## What to work on
Within the material below, find each line bearing the word "verwendet" and present it.

## Given records

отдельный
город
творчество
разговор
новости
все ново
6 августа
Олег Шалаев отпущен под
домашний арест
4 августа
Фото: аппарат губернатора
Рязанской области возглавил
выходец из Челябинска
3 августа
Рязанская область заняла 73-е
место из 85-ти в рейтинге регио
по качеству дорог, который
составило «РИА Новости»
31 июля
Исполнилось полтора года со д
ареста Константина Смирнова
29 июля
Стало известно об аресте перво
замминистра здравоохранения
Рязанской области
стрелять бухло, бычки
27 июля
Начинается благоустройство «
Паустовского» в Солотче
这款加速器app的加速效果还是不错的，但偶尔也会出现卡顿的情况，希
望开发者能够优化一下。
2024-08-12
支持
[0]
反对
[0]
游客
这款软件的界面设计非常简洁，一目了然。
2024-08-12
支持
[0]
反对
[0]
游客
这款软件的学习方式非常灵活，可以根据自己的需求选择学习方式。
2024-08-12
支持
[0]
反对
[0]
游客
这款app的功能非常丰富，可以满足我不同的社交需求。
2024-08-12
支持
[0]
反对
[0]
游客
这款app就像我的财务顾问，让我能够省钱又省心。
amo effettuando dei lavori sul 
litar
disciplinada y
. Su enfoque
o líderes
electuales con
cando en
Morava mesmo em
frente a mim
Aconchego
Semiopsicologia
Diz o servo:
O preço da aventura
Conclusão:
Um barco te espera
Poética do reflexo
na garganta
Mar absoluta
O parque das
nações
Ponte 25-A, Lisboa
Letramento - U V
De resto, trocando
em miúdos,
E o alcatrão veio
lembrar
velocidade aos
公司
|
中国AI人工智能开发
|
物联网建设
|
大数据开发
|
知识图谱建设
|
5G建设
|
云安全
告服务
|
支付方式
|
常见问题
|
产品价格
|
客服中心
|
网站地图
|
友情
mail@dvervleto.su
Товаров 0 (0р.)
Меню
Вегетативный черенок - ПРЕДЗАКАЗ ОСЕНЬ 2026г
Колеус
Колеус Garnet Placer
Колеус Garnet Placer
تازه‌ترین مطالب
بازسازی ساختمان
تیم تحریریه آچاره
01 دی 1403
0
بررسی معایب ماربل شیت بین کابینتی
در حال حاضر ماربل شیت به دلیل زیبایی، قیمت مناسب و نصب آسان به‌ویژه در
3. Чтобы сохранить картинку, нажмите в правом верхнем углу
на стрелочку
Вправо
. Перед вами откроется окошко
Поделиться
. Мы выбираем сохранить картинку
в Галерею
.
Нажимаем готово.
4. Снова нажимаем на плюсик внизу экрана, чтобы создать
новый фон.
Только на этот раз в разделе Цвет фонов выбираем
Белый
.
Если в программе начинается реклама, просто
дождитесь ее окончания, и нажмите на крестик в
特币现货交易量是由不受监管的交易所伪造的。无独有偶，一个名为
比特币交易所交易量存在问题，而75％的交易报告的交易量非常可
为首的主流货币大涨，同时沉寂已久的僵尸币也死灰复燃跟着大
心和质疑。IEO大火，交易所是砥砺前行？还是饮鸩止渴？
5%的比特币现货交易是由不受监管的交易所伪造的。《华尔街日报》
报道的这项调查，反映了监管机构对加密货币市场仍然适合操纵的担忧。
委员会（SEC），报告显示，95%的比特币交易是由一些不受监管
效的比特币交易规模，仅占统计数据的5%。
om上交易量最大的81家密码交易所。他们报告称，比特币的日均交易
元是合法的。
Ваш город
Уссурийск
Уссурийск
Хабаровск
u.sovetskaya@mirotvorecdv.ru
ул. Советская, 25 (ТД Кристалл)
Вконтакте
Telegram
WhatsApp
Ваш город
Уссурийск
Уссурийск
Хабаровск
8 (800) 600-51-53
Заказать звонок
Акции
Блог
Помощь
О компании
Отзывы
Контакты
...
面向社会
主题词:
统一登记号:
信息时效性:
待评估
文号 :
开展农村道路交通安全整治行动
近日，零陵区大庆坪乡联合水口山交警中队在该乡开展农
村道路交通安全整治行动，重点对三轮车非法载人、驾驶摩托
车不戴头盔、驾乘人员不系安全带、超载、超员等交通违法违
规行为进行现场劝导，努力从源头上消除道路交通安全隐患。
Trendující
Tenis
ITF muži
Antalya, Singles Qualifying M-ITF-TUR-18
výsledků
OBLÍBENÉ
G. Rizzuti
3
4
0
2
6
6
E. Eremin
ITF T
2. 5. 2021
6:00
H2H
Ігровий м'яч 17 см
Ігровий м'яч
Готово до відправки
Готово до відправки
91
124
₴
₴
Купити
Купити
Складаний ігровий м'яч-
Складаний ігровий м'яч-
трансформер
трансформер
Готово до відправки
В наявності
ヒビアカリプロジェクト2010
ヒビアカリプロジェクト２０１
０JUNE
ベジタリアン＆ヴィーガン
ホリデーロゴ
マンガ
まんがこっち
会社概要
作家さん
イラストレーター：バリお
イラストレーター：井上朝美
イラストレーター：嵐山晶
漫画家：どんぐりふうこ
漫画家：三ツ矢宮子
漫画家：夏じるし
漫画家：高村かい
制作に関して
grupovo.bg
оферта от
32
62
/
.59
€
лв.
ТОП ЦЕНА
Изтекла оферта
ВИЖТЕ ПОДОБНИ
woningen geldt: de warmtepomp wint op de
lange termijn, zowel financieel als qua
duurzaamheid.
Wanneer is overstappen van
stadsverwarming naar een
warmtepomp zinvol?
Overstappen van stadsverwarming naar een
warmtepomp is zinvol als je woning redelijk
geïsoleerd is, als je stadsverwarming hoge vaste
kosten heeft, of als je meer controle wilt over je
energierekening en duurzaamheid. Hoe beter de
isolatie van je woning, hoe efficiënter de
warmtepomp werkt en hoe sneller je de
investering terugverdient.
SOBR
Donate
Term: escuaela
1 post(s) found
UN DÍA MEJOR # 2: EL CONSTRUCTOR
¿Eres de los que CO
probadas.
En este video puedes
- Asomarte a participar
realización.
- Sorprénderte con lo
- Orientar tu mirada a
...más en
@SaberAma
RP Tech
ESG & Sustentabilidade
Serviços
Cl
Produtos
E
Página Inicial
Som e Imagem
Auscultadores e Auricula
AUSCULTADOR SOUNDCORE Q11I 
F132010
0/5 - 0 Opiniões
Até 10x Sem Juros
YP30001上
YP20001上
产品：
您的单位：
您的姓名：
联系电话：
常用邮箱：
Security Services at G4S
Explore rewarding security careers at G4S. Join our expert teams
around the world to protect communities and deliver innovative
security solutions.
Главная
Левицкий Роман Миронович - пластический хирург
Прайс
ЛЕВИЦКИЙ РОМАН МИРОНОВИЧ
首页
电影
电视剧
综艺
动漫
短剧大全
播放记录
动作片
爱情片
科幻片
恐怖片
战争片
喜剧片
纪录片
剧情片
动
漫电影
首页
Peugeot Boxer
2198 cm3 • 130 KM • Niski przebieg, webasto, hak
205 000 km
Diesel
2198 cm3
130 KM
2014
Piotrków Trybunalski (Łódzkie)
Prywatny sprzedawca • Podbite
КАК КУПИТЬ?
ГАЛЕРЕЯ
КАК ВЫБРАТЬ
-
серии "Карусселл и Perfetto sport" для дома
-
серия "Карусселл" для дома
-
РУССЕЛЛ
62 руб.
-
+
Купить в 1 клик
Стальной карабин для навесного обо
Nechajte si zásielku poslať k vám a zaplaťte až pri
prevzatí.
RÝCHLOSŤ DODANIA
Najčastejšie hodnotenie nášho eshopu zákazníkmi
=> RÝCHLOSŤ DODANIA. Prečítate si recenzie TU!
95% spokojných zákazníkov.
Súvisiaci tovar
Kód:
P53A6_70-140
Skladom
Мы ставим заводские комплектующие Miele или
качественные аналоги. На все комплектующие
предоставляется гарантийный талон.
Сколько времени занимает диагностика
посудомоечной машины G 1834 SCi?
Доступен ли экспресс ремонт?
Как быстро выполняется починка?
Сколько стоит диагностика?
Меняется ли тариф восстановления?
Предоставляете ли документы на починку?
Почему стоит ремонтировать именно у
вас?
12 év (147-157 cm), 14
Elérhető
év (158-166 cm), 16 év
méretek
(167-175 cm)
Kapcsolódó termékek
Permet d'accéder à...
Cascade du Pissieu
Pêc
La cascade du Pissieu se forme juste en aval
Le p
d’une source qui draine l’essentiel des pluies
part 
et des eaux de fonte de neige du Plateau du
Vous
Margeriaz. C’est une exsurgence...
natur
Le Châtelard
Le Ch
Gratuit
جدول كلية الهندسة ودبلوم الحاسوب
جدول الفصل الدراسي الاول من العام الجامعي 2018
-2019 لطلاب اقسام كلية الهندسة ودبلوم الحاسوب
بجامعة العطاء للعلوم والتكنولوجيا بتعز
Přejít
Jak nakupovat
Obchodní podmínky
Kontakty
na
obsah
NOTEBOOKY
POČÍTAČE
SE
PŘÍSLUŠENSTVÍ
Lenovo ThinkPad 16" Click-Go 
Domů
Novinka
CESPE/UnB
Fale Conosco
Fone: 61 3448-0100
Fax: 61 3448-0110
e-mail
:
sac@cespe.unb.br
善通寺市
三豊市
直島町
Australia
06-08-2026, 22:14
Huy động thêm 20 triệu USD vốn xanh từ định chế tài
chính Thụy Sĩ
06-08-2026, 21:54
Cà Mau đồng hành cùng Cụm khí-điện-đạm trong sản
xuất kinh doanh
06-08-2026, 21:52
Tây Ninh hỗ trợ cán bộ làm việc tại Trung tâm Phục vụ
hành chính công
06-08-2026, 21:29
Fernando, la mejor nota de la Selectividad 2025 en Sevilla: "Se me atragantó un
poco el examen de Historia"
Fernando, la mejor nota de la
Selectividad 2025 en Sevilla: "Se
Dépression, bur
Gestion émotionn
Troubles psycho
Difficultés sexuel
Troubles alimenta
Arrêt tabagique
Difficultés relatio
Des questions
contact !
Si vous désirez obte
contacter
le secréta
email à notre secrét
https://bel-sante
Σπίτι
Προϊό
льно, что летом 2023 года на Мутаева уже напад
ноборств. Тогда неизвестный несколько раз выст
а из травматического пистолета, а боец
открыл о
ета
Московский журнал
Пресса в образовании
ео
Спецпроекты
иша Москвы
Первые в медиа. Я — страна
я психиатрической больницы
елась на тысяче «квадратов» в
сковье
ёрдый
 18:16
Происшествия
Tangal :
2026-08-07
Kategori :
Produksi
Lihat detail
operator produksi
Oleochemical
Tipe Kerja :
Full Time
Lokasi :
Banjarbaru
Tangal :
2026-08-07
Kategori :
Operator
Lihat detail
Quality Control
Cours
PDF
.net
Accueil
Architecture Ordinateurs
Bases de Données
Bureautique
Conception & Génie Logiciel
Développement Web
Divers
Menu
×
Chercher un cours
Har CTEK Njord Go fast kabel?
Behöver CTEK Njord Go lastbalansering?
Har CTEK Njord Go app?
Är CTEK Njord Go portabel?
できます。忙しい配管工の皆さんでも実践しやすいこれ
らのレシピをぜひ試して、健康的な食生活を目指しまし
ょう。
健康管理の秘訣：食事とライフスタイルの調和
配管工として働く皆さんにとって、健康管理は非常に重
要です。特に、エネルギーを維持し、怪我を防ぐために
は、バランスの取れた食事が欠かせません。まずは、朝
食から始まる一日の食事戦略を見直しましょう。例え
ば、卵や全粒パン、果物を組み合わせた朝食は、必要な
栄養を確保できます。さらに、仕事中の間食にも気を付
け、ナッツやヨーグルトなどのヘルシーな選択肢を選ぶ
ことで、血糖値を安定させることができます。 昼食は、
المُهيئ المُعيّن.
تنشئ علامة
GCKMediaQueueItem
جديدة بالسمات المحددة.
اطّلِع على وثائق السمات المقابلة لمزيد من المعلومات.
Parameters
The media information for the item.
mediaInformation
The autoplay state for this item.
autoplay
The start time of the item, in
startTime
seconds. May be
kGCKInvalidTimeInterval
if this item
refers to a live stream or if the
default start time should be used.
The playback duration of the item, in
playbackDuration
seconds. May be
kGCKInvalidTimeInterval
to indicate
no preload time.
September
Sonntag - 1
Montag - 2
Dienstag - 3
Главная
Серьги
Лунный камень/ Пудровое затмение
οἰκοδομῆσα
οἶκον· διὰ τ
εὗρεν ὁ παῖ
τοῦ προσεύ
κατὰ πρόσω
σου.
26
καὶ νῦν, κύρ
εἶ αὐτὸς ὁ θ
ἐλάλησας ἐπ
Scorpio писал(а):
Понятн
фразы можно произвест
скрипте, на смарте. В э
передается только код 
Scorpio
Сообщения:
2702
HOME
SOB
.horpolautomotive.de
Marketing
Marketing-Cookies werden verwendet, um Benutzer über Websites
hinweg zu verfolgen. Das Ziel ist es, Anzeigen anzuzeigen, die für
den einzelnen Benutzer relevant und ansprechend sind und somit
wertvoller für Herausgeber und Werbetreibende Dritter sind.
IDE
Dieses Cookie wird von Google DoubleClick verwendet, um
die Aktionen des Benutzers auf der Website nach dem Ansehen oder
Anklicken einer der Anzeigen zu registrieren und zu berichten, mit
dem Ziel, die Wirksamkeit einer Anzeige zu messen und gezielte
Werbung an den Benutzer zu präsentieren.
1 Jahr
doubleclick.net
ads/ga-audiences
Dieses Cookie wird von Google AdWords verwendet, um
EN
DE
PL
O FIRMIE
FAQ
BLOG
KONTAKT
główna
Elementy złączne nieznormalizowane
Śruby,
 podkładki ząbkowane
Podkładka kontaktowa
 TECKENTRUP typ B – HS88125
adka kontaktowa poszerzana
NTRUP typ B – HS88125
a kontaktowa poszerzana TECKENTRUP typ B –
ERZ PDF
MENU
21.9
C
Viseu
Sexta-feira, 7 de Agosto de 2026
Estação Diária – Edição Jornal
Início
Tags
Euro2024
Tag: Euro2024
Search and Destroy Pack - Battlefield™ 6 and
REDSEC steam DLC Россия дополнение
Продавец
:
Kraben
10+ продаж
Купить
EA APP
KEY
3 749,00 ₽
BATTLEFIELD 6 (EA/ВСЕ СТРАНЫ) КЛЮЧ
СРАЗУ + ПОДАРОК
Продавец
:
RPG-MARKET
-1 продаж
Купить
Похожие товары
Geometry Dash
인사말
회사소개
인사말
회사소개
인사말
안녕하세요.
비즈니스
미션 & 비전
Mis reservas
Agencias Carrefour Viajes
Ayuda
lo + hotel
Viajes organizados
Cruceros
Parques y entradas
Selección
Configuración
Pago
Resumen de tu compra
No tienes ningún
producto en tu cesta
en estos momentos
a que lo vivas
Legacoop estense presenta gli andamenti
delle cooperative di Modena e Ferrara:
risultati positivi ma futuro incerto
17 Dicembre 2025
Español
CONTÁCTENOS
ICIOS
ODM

## Response area
Marketing-Cookies werden verwendet, um Benutzer über Websites
Dieses Cookie wird von Google DoubleClick verwendet, um
Dieses Cookie wird von Google AdWords verwendet, um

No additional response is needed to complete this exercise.